BEGIN Supplied records

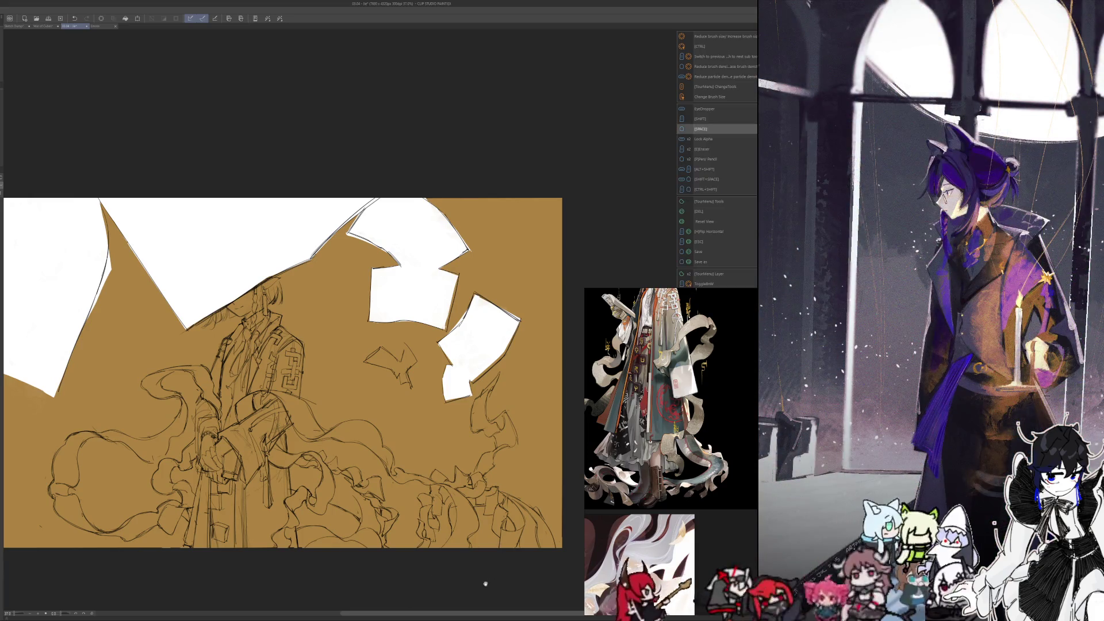
# Step: Zoom in and erase part of the sketch below the paper scraps
pyautogui.scroll(3, 520, 500)
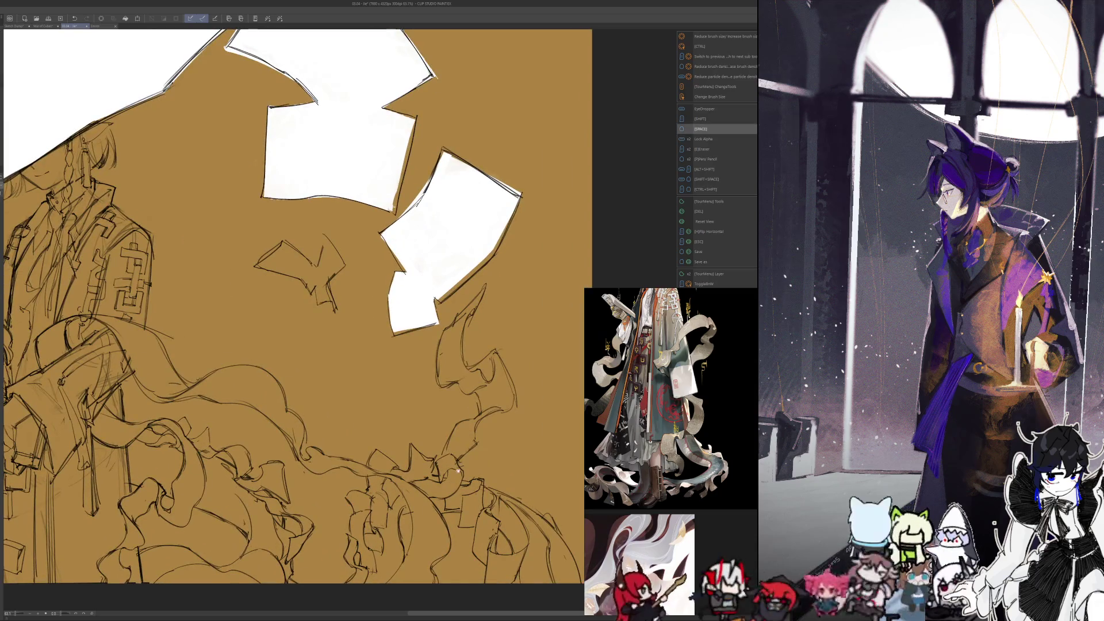
pyautogui.scroll(-1, 288, 305)
pyautogui.scroll(-3, 287, 305)
pyautogui.scroll(4, 287, 304)
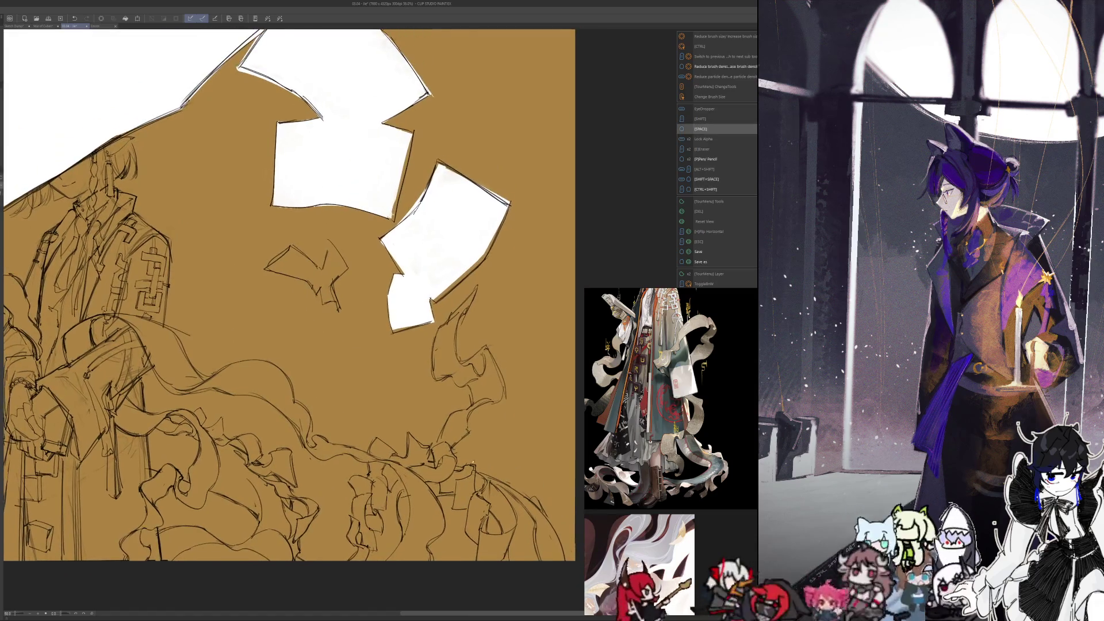
pyautogui.scroll(-5, 288, 304)
pyautogui.scroll(2, 287, 304)
pyautogui.scroll(2, 288, 305)
pyautogui.scroll(1, 287, 305)
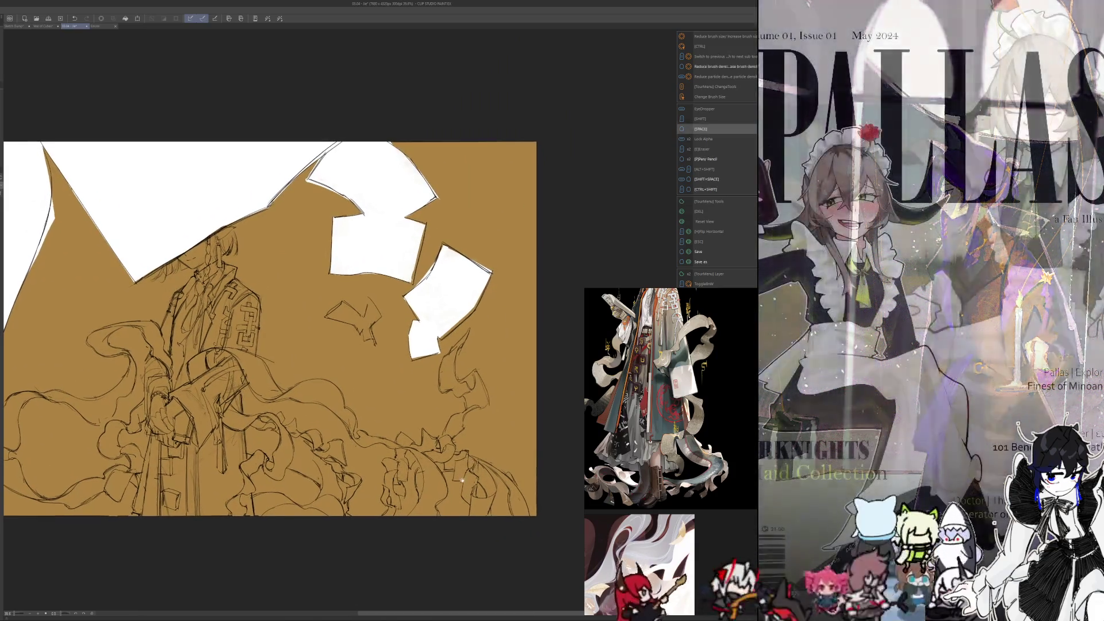
pyautogui.scroll(2, 463, 480)
pyautogui.scroll(1, 468, 471)
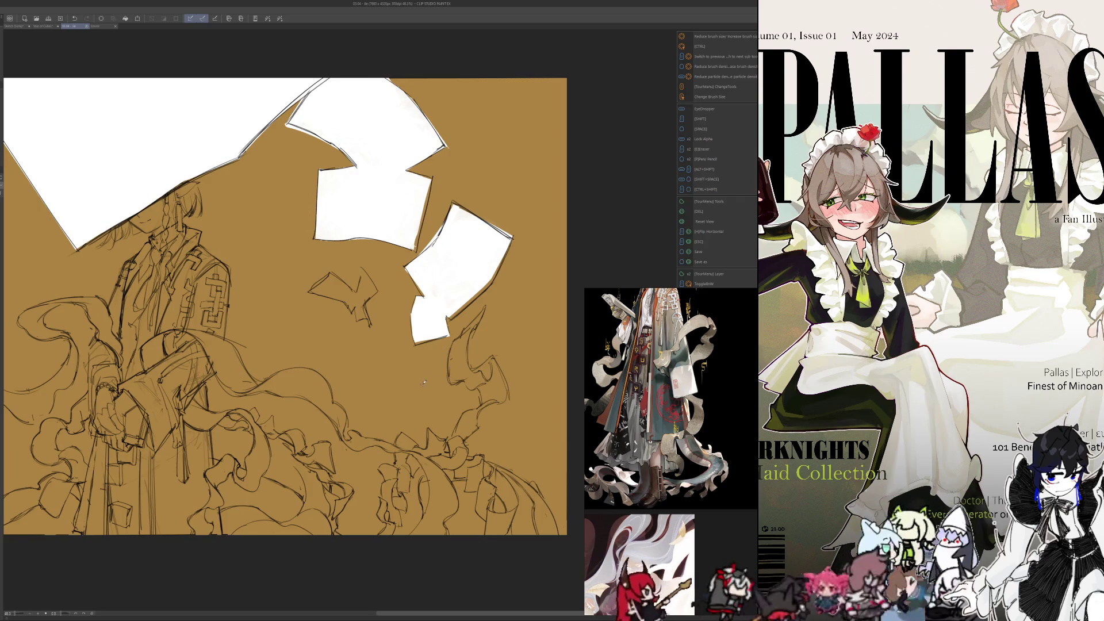
pyautogui.press('e')
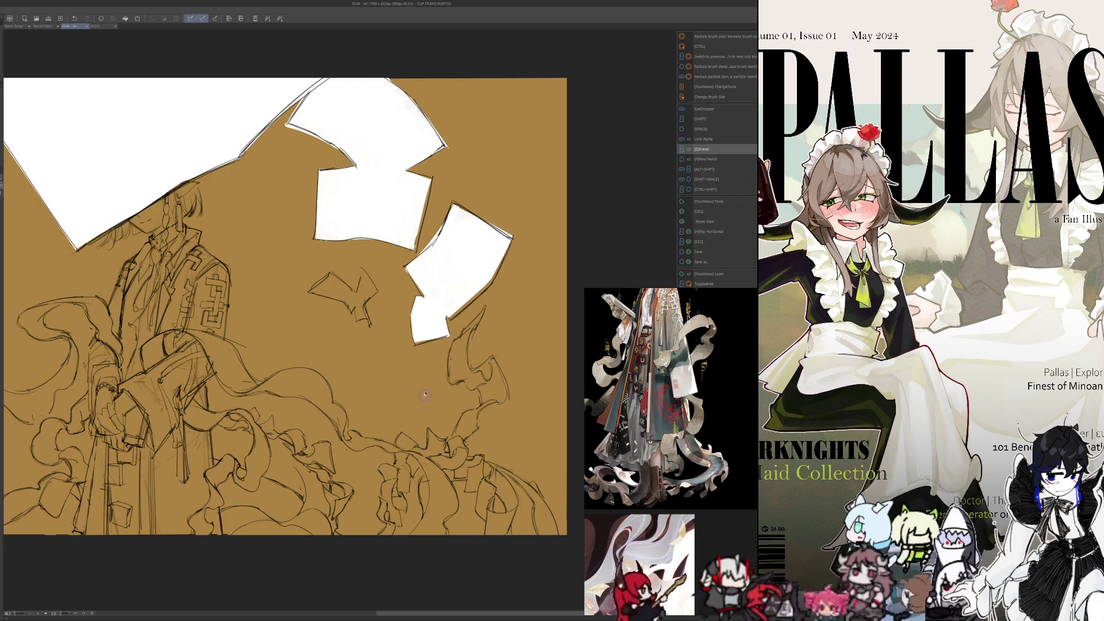
pyautogui.moveTo(424, 395); pyautogui.dragTo(456, 408)
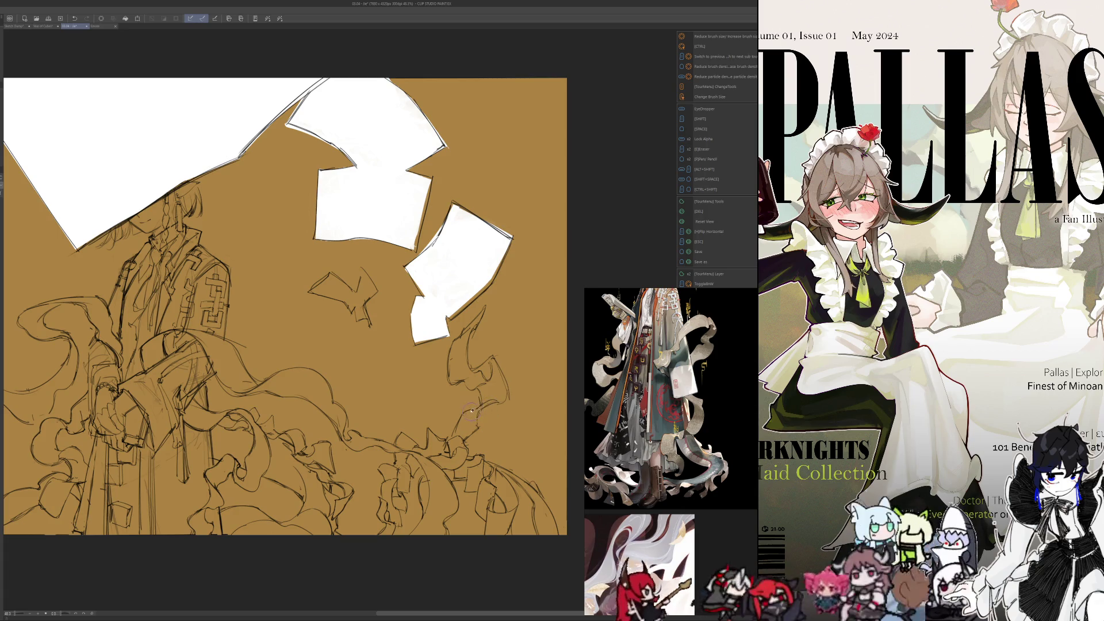
pyautogui.press('p')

END Supplied records

--- Your assignment ---
Once the pictures are removed, print all the remaining data exactly as it stands.

--- Response to this task ---
# Step: Zoom in and erase part of the sketch below the paper scraps
pyautogui.scroll(3, 520, 500)
pyautogui.scroll(-1, 288, 305)
pyautogui.scroll(-3, 287, 305)
pyautogui.scroll(4, 287, 304)
pyautogui.scroll(-5, 288, 304)
pyautogui.scroll(2, 287, 304)
pyautogui.scroll(2, 288, 305)
pyautogui.scroll(1, 287, 305)
pyautogui.scroll(2, 463, 480)
pyautogui.scroll(1, 468, 471)
pyautogui.press('e')
pyautogui.moveTo(424, 395); pyautogui.dragTo(456, 408)
pyautogui.press('p')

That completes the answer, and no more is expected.